CVE-2023-48235: 
NixOS vulnerability analysis and mitigation

CVE-2023-48235 is a security vulnerability discovered in Vim, an open source command line text editor, disclosed on November 16, 2023. The vulnerability occurs when parsing relative ex addresses, where an overflow can unintentionally occur in the existing overflow check due to negative line numbers causing an overflow when subtracted from LONG_MAX. The issue affects Vim versions prior to 9.0.2110 (Vim Advisory, OSS Security).

The vulnerability is classified as an Integer Overflow or Wraparound (CWE-190) with a CVSS v3.1 base score of 4.3 (MEDIUM) according to NIST, and 2.8 (LOW) according to GitHub. The issue occurs specifically in the ex address parsing functionality where the line number becomes negative, causing an arithmetic overflow when performing the calculation LONG_MAX - lnum. The vulnerability requires user interaction and has been assigned the vector string CVSS:3.1/AV:N/AC:L/PR:N/UI:R/S:U/C:N/I:N/A:L (NVD, Vim Advisory).

The impact of this vulnerability is considered low, as it requires user interaction to exploit and may not consistently result in a crash. If successfully exploited, the vulnerability could lead to a denial of service condition (Vim Advisory, NetApp Advisory).

The vulnerability has been fixed in Vim version 9.0.2110. The fix involves verifying that the line number (lnum) is positive before performing the overflow check. Users are advised to upgrade to version 9.0.2110 or later.
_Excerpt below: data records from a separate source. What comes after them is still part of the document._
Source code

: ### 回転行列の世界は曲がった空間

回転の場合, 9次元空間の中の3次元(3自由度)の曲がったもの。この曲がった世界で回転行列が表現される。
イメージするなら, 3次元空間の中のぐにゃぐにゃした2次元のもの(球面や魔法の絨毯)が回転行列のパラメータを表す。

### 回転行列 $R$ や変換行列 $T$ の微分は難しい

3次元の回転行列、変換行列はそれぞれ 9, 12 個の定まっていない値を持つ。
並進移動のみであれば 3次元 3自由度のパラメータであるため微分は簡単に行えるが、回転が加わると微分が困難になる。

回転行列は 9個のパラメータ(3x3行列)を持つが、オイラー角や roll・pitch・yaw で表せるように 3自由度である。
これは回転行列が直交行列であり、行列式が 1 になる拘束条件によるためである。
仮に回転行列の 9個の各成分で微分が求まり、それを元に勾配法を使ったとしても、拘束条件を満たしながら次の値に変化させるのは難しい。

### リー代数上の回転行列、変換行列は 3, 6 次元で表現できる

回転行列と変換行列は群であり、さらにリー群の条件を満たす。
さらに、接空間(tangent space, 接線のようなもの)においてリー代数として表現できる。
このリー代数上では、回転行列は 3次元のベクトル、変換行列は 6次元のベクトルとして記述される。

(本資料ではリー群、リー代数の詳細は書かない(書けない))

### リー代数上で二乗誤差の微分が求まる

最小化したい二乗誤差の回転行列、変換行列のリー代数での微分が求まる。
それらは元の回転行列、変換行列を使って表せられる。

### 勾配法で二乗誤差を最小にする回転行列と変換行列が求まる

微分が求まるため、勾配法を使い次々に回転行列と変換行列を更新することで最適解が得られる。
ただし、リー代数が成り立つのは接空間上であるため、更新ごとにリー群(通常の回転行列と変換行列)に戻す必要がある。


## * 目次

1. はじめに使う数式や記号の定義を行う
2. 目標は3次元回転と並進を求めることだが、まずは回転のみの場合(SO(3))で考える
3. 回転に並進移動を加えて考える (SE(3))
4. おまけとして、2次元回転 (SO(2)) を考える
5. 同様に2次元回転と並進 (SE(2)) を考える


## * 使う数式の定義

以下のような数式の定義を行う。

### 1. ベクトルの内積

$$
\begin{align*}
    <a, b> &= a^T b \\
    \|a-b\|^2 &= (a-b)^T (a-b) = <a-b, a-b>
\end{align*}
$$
The patch was implemented in commit 060623e (Vim Patch, Vim Advisory).

The vulnerability was responsibly disclosed and quickly patched. Multiple Linux distributions, including Fedora and Ubuntu, have released security updates to address this vulnerability along with other related Vim security issues. NetApp has also acknowledged the vulnerability and is investigating its impact on their products (Fedora Update, NetApp Advisory).